In a lot of ways, my separation from the Marine Corps was both better and worse than that of most of my peers. Thanks to a laundry list of injuries and five surgeries, I had found myself living for nearly two years in a state of limbo. I couldn’t reenlist because my duty status indicated that I hadn’t been cleared by medical. But I also couldn’t leave the Corps… because my duty status indicated that I hadn’t been cleared by medical. My intent was to stay in. So I worked hard throughout, keeping myself in shape for my opportunity to prove I could still pass the fitness test. (I had pulled off a first-class score before the surgeries, so I was certain I could do so again post-butchering.)

Leaving the Marine Corps

But then came that fateful day when the decision was made for me. I was at the pistol range, hoping that another expert qualification would help to show my continued value to the Corps, when I got the call. Not only was I out, but my separation date was so close; I could clean out my locker immediately to begin terminal leave. It’s hard to look back now and really articulate what I felt: a combination of terror, excitement, relief, and sorrow. In a lot of ways, I had found myself in the Marine Corps — and I was certain that without it, I ran the risk of losing myself once again.

I had applied to a number of schools based on the possibility of being separated. I ultimately chose Framingham State University since it was within commuting distance to where I already lived. Additionally, the administration had been extremely helpful in getting me enrolled despite my uncertain timeline. I had completed my associate’s degree online in the years prior and really didn’t consider myself the college sort. Few people in my family had gone to school at the time and I had already demonstrated a real lack of “give a shit” during my online business courses.

But then something surprising happened. There, in an academic environment full of discussion, debate, and loads of required reading I found myself again. Granted, what I found wasn’t the supremely confident Sergeant Hollings that I’d left behind. Rather, in his absence, I found a pretty decent analytical mind, a knack for breaking down complex issues into simpler chunks, and most importantly a real passion for figuring things out.

I was as surprised as anyone to find out I loved school.

My plan may have been to tread water in college and collect some GI Bill payments until I figured out what to do.

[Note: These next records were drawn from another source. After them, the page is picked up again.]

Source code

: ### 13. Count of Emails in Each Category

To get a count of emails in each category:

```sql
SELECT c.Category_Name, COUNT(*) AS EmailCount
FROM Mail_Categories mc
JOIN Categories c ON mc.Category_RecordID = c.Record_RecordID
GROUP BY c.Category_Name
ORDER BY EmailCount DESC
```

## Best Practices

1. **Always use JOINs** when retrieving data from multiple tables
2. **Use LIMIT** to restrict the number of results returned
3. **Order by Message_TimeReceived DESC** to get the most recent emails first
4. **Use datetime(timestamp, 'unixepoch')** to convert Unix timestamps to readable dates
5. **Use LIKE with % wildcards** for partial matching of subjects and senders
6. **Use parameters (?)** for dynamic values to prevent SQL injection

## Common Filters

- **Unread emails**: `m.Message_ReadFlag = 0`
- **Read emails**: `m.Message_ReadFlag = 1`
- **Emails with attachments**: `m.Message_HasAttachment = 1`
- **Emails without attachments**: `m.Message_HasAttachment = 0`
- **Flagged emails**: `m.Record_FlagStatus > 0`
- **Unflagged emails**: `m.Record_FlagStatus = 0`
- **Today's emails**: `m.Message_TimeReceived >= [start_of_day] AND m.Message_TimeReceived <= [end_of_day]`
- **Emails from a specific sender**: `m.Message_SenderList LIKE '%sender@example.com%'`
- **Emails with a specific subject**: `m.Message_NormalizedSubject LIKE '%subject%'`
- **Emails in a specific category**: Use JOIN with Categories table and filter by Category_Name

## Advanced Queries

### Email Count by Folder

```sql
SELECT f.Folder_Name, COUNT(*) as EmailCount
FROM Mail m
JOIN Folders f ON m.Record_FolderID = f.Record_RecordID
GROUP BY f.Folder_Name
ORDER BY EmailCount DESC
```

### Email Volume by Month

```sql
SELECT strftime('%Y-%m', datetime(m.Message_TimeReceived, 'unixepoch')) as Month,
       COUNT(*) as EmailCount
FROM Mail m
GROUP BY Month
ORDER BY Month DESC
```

But I soon lost sight of that goal and instead focused entirely on my studies. Despite having very few credits transfer- n, I still managed to complete my bachelor’s degree in just two and a half years. I also got invited to join a number of honor societies and had “summa cum laude” written in very fancy writing on my diploma. Not too shabby considering I’d been a grease-covered car parts-slinger with no future to really speak of prior to joining the Corps.

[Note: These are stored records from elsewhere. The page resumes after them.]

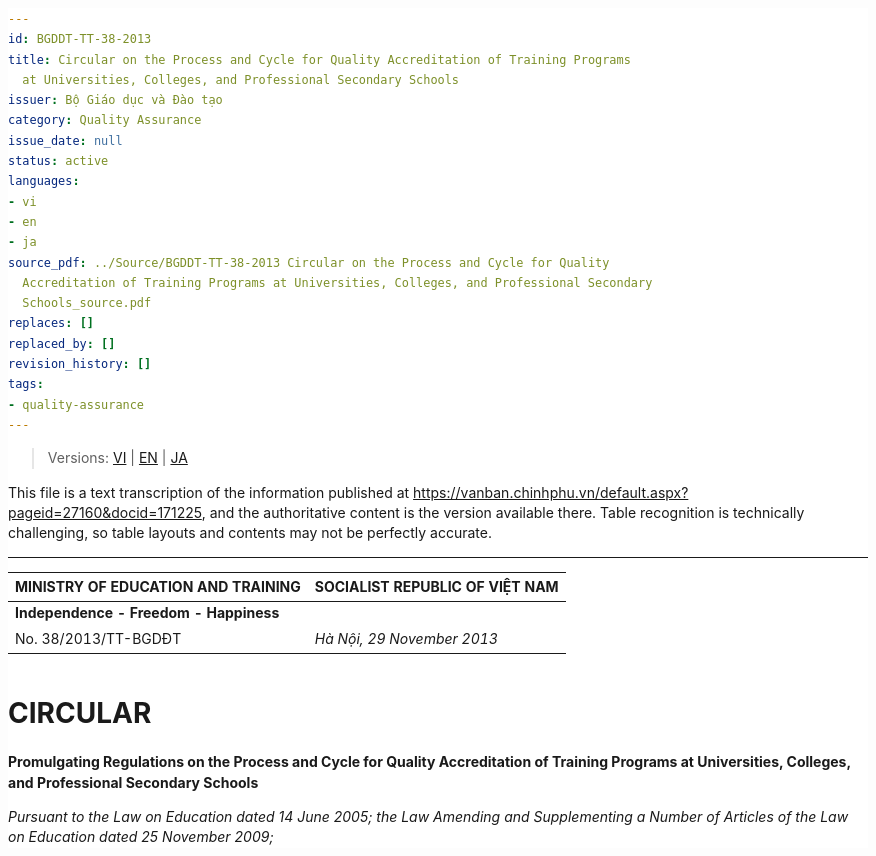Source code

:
 ```yaml
---
id: BGDDT-TT-38-2013
title: Circular on the Process and Cycle for Quality Accreditation of Training Programs
  at Universities, Colleges, and Professional Secondary Schools
issuer: Bộ Giáo dục và Đào tạo
category: Quality Assurance
issue_date: null
status: active
languages:
- vi
- en
- ja
source_pdf: ../Source/BGDDT-TT-38-2013 Circular on the Process and Cycle for Quality
  Accreditation of Training Programs at Universities, Colleges, and Professional Secondary
  Schools_source.pdf
replaces: []
replaced_by: []
revision_history: []
tags:
- quality-assurance
---
```

> Versions: [VI](../Vietnamese/BGDDT-TT-38-2013%20Quy%20%C4%91%E1%BB%8Bnh%20v%E1%BB%81%20quy%20tr%C3%ACnh%20v%C3%A0%20chu%20k%E1%BB%B3%20ki%E1%BB%83m%20%C4%91%E1%BB%8Bnh%20ch%E1%BA%A5t%20l%C6%B0%E1%BB%A3ng%20ch%C6%B0%C6%A1ng%20tr%C3%ACnh%20%C4%91%C3%A0o%20t%E1%BA%A1o%20c%E1%BB%A7a%20c%C3%A1c%20tr%C6%B0%E1%BB%9Dng%20%C4%91%E1%BA%A1i%20h%E1%BB%8Dc%2C%20cao%20%C4%91%E1%BA%B3ng%20v%C3%A0%20trung%20c%E1%BA%A5p%20chuy%C3%AAn%20nghi%E1%BB%87p_source.md) | [EN](BGDDT-TT-38-2013%20Circular%20on%20the%20Process%20and%20Cycle%20for%20Quality%20Accreditation%20of%20Training%20Programs%20at%20Universities%2C%20Colleges%2C%20and%20Professional%20Secondary%20Schools.md) | [JA](../Japanese/BGDDT-TT-38-2013%20%E5%A4%A7%E5%AD%A6%E7%AD%89%E6%95%99%E8%82%B2%E8%AA%B2%E7%A8%8B%E8%B3%AA%E4%BF%9D%E8%A8%BC%E8%A9%95%E4%BE%A1%E6%89%8B%E9%A0%86%E3%83%BB%E5%91%A8%E6%9C%9F%E8%A6%8F%E7%A8%8B%E9%80%9A%E9%81%94.md)

This file is a text transcription of the information published at https://vanban.chinhphu.vn/default.aspx?pageid=27160&docid=171225, and the authoritative content is the version available there.
Table recognition is technically challenging, so table layouts and contents may not be perfectly accurate.

---

**MINISTRY OF EDUCATION AND TRAINING** | **SOCIALIST REPUBLIC OF VIỆT NAM**
:--- | :---
| **Independence - Freedom - Happiness** | |
No. 38/2013/TT-BGDĐT | *Hà Nội, 29 November 2013*

# CIRCULAR
**Promulgating Regulations on the Process and Cycle for Quality Accreditation of Training Programs at Universities, Colleges, and Professional Secondary Schools**

*Pursuant to the Law on Education dated 14 June 2005; the Law Amending and Supplementing a Number of Articles of the Law on Education dated 25 November 2009;*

A Transformational Experience?

While working in a terrible HR job, I enrolled in grad school — not really because I was following a clear professional but mostly because I was jonesing for academia. I wanted to be challenged to read new things, establish positions, and defend them from scrutiny. I wanted an excuse to read stuff I would have otherwise dismissed as boring. And I wanted to argue with hippies that didn’t know the world was a tragic mess of violence and selfishness because they hadn’t left their parents’ basements. And I wanted to fight with salty old professors that could only see the violence and selfishness because they’d grown so weary from watching television for 50 plus years. I wanted to change minds and have my mind changed. I very quickly went from a Marine football player and MMA fighter to a card-carrying nerd.

Today, I’m fortunate to work in a job that allows me to keep chasing that fix: that need for discourse, debate, and often, to have my mind changed by strong points presented by others. I am where I am today in many ways thanks to my academic pursuits, but I always stop short of encouraging others to follow in my footsteps. College, it turns out, was the right place for me — but that doesn’t mean it is for everyone.

My communications degrees don’t make me a particularly marketable employee. They’re not industry-specific and without a specialty developed through professional work, many employers see them as generic checks in the degree box. My rate of income didn’t jump dramatically when I finished graduate school and for years I’ve worked alongside talented, brilliant journalists that didn’t attend college at all. They found their way into our industry in their own ways: with hard-fought expertise and a natural ability to communicate. College may have helped me find my way, but it certainly isn’t a requirement in the unusual world of digital media.